In a philosophical podcast to accompany this week’s analysis article, Professor Jerome Hoffman and Dr Hemal Kanzaria, of the University of California, suggest that efforts to reduce overdiagnosis and overtreatment should focus on changing physician and public attitudes towards medical error and uncertainty.
The pair are keen to move the debate away from the usual suspects—financial and medico-legal issues as the main cause of “too much medicine“—towards a wider consideration of the cultural factors within medicine and wider society, which lead us to believe that “more is better” and “death is optional.”
They believe that the greatest steps away from overdiagnosis will be made by reaching a shared understanding of “acceptable miss rate” with our patients. We must convince people that it is “our job to find the safest path, not the perfect path.”

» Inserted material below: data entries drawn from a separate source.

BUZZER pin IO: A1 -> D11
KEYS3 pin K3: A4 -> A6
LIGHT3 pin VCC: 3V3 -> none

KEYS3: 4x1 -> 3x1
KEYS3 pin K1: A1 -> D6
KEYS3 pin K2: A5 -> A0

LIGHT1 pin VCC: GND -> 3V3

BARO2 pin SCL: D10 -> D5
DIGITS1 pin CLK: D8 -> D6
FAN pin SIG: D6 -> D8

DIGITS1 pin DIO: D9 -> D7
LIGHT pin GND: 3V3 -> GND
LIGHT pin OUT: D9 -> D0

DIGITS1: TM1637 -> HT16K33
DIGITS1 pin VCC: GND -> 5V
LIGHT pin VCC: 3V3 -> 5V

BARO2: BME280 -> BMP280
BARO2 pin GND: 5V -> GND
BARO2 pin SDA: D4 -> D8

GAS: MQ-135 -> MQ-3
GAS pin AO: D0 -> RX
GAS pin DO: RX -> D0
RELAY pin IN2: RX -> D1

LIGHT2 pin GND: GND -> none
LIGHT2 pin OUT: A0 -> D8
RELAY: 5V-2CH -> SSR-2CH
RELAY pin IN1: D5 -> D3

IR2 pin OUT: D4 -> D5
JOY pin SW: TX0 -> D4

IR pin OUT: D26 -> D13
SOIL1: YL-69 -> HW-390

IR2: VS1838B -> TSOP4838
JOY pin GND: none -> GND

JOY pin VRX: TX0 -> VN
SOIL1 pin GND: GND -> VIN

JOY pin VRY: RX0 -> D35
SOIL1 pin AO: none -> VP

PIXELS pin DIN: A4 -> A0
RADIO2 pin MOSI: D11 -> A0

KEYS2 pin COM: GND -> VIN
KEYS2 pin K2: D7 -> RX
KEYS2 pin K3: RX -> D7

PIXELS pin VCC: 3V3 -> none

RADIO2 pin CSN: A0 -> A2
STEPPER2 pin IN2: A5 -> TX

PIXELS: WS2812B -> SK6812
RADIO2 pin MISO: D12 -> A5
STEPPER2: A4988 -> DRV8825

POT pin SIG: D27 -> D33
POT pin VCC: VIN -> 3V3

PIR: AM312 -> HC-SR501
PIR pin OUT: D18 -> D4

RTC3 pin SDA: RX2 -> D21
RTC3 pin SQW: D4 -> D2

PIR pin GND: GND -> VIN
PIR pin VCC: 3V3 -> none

But where do we set these boundaries of acceptable risk when lives are at stake? In this news story (“Delays in cleft palate detection are ‘unacceptable,’ says royal college”), the Royal College of Paediatrics and Child Health strongly argue that 16% is not an “acceptable miss rate” for cleft palates on first examination after birth. The college calls for universal screening to reduce the risk of poor nutrition and development in those newborns whose diagnosis is missed. Is this an example of unacceptable cultural intolerance of medical error or an important challenge to it?
Risk prediction models could be a useful strategy in the battle against overtreatment. A recently published research paper describes the successful development of the ADNEX model, which used clinical and imaging predictors to help discriminate between benign adnexal tumours and different types of ovarian malignancy at the pre-surgical stage. The hope is that such predictive models may improve patient triage and guide decision making—perhaps an important future tool in preventing overtreatment and unnecessary surgery.
For certain cohorts and diseases, the challenge for clinicians is not resisting overtreatment, but rather preventing undertreatment. “Globally, of the 6.1 million cases of tuberculosis notified in 2012, 0.4 million were patients who had not completed a previous course of first line treatment,” leading to a higher prevalence of multidrug resistant TB, explain Munang et al in their practice article about pharmacological options for TB. The useful “Tips for patients” section recognises that patient education and shared decision making is just as important for patients who are difficult to engage with as it is for those with unrealistic expectations.
Finally, obesity is one public health problem for which we can be certain that there is no perfect solution. A new study published in the Lancet Diabetes and Endocrinology finds that rapid weight loss is just as good as gradual weight loss for long term weight control. Although how good are either if “at the end of the three year follow-up period the researchers found that most of the participants had regained most of the weight?”
The real take home message from the study was that “it excluded people who smoked, had diabetes, used weight altering drugs, or were severely obese.” Given the increasingly aging, obese, and co-morbid population that doctors are facing, how can we hope to make good and safe clinical decisions (let alone perfect ones) about people’s care without an evidence base that is applicable to the person sitting in front of us.